Aberto um concurso de memorização e recitação do Corão na escola, Wadjda encontra a oportunidade de conciliar o seu desejo com as expetativas que sobre si recaem…
Primeiro filme realizado por uma mulher na história do cinema da Arábia Saudita, ‘O Sonho de Wadjda’ é, à partida e por esse mesmo facto, uma proposta atraente para um Ocidente com vasta criação cinematográfica no feminino. Haifaa Al-Mansour, oitava filha do poeta Abdul Rahman Mansour, cresceu com a sétima arte graças à visão do seu pai e a um circuito maioritariamente clandestino de vídeo num reino, o segundo maior estado do mundo Árabe, onde não existem salas de cinema.
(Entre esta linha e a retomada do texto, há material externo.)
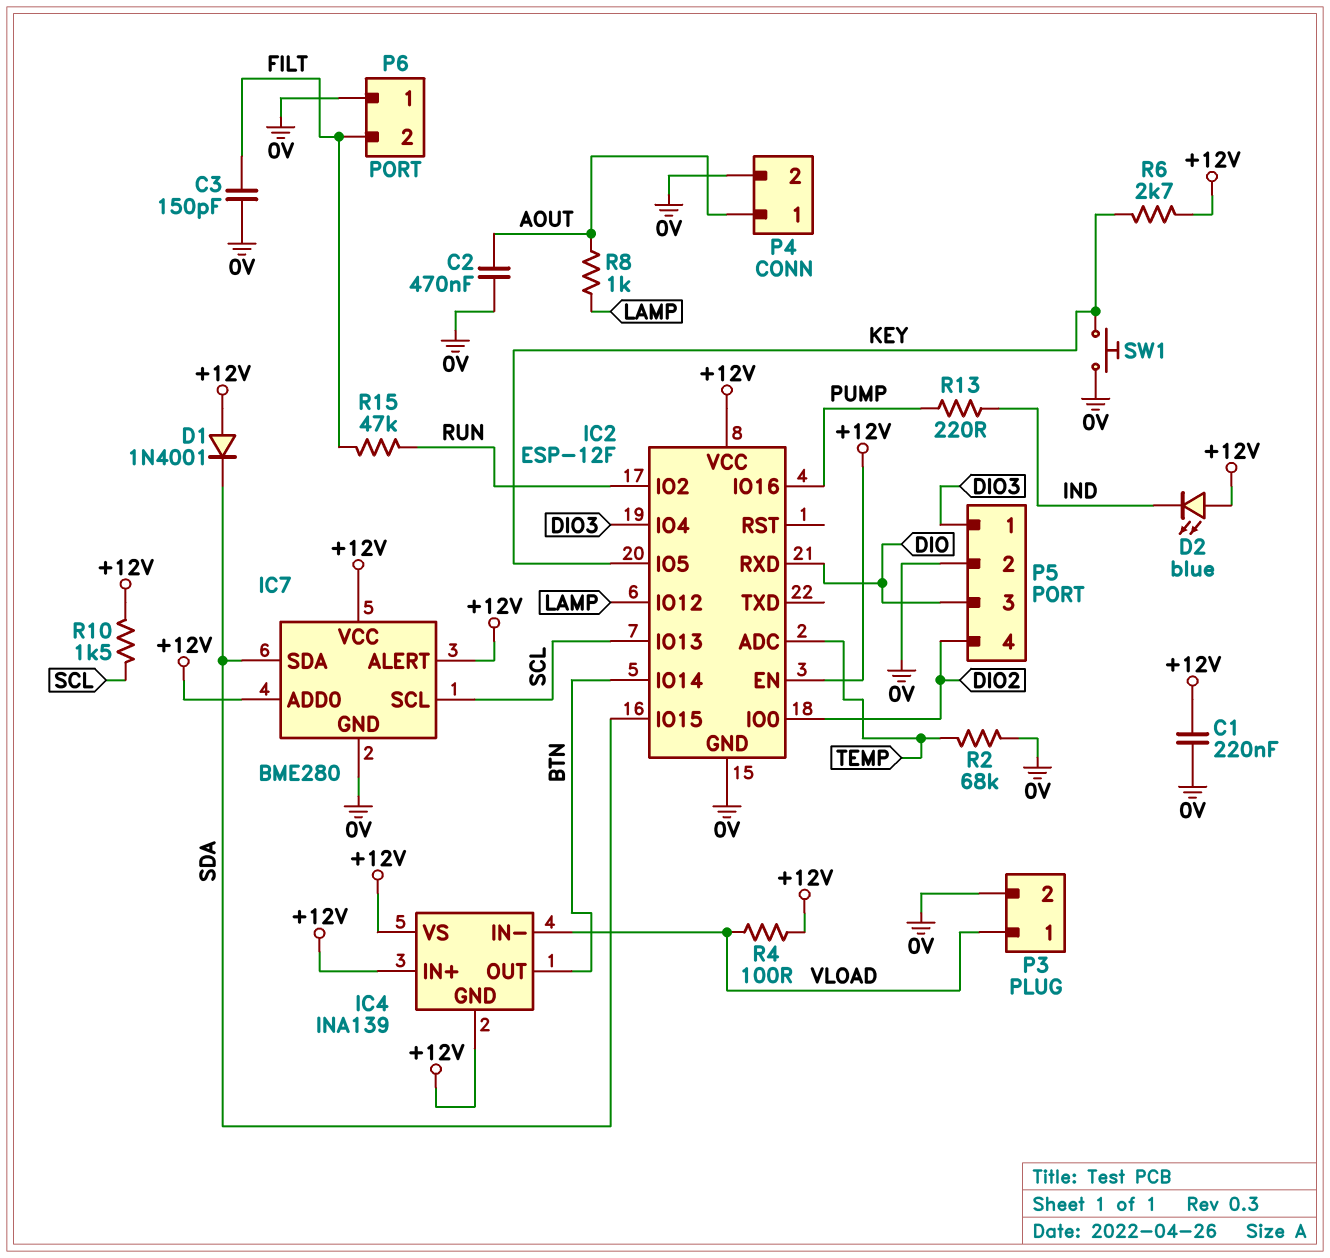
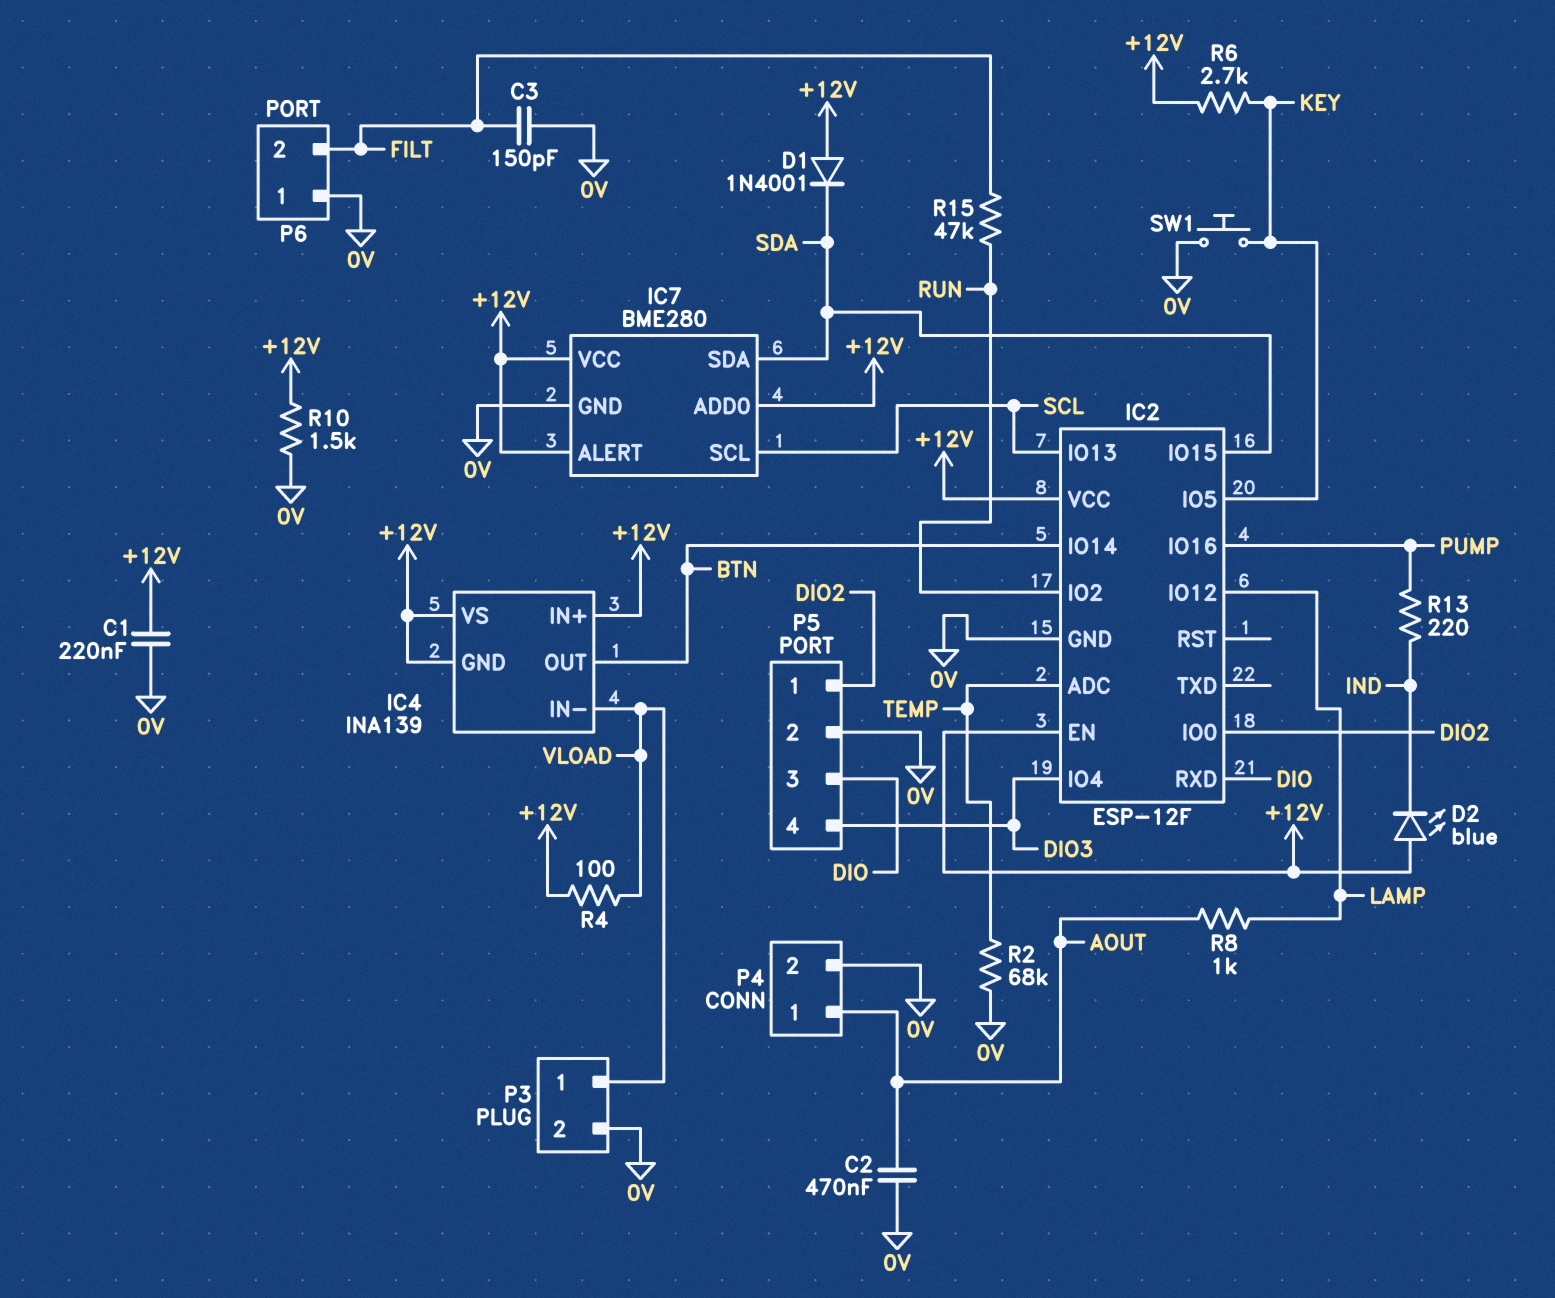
P5 pin 1: DIO3 -> DIO2
P5 pin 4: DIO2 -> DIO3
R10: 1.5k (+12V, SCL) -> 1.5k (+12V, 0V)

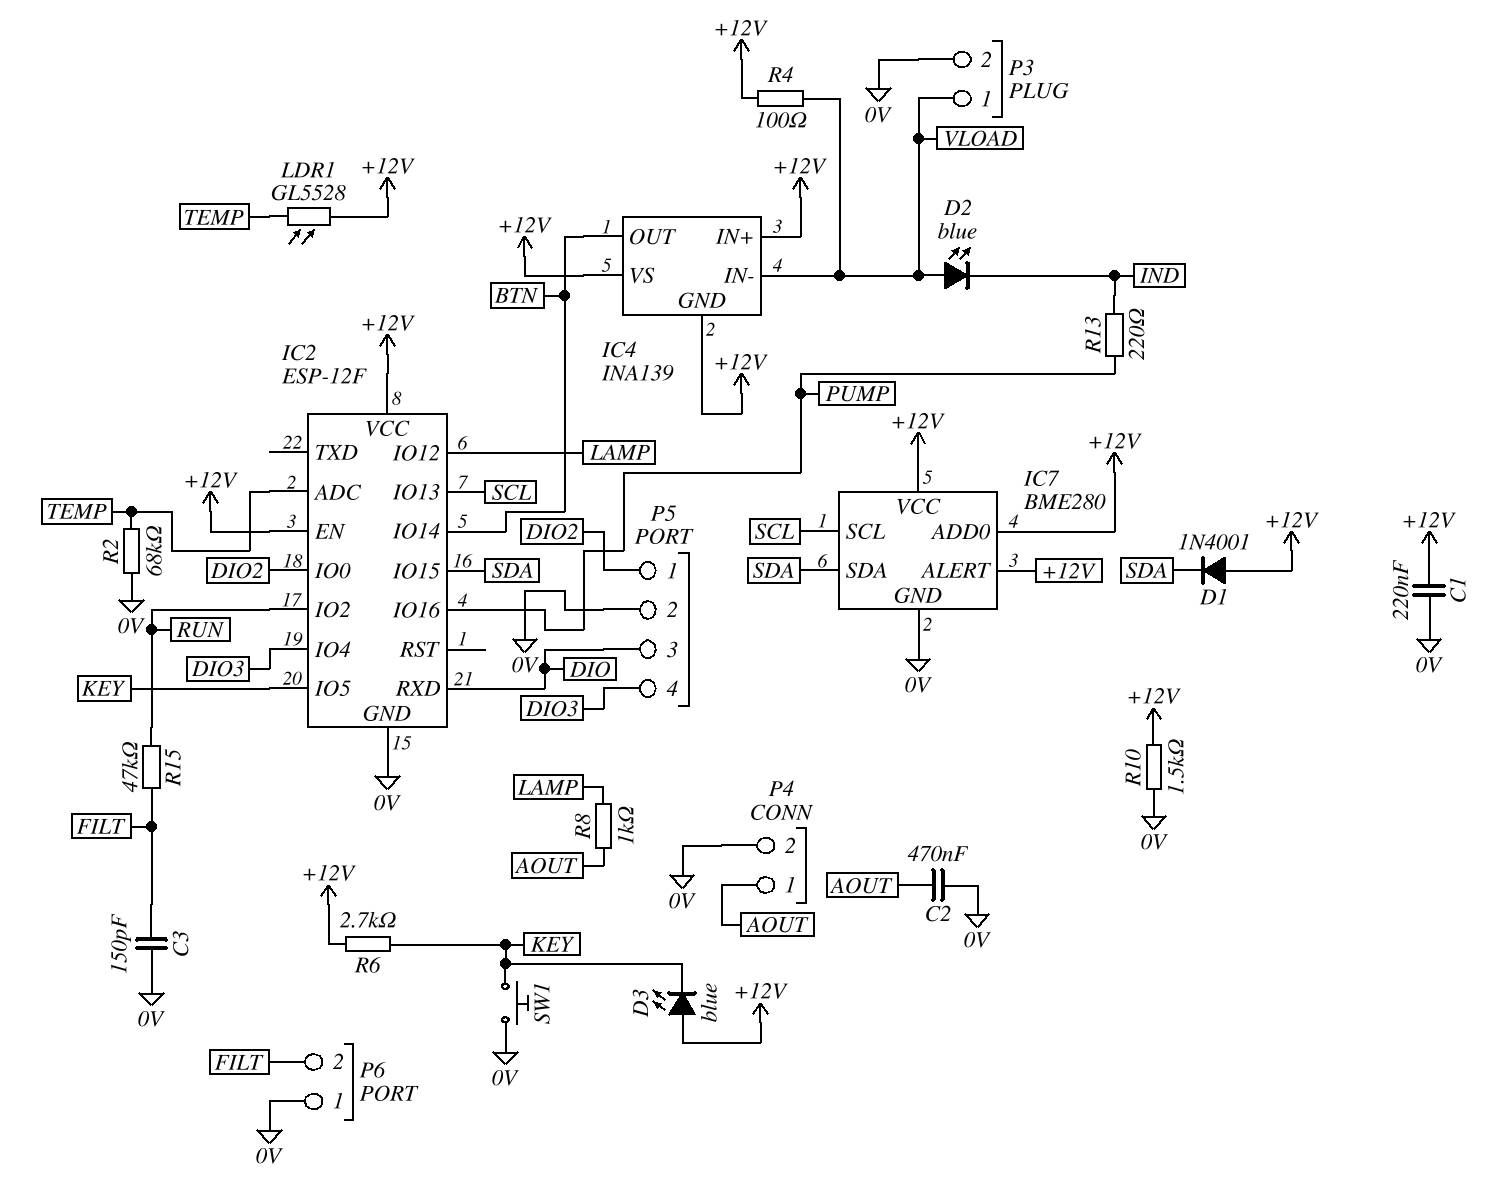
D2: LED blue (A +12V, K IND) -> LED blue (A VLOAD, K IND)
D3: none -> LED blue (A +12V, K KEY)
LDR1: none -> GL5528 (+12V, TEMP)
Formada em Literatura pela Universidade Americana do Cairo, prosseguiu o mestrado em Estudos Cinematográficos e Realização na Austrália, tendo apresentado esta sua primeira longa metragem no festival de Veneza, em 2012, com aclamação do público, da crítica e de diversos júris, arrecadando três prémios. A estes, outros se têm somado à passagem do filme por países tão diversos como o Canadá, Noruega, Estónia, Estados Unidos, Suécia, Omã e África do Sul.
Inevitavelmente, a história de Wadjda tem algo de biográfico, não obstante a rara sorte da realizadora em ter um pai e uma mãe atentos aos sonhos das filhas, os primeiros a encorajá-las a estudar e a perseguir a sua vontade, sem ceder à pressão do meio cultural conservador em que cresceram, o que lhes custaria algum isolamento. Precisamente por ter experimentado a constrição humana da condição feminina no seu país, ditada por um rígido normativo cultural, mas também a possibilidade de dilatação, a personagem criada por Haifaa, igual a tantas meninas cheias de potencial que sabe existirem, pelo menos, na sua cidade natal, surge como porta de esperança, consistentemente aberta, para uma Arábia Saudita mais justa e igualitária. E um mundo, desperto pelo cinema, mais atento a esta realidade.
Bom mote para o diálogo inter religioso, ‘O Sonho de Wadjda’ ganha pelo sentido positivo que prevalece no tratamento de uma realidade certamente trágica para aquelas mulheres que ousem desafiar o código moral sob o qual nasceram, pela integridade da protagonista e pela justa combinação de vigor e elegância na construção narrativa.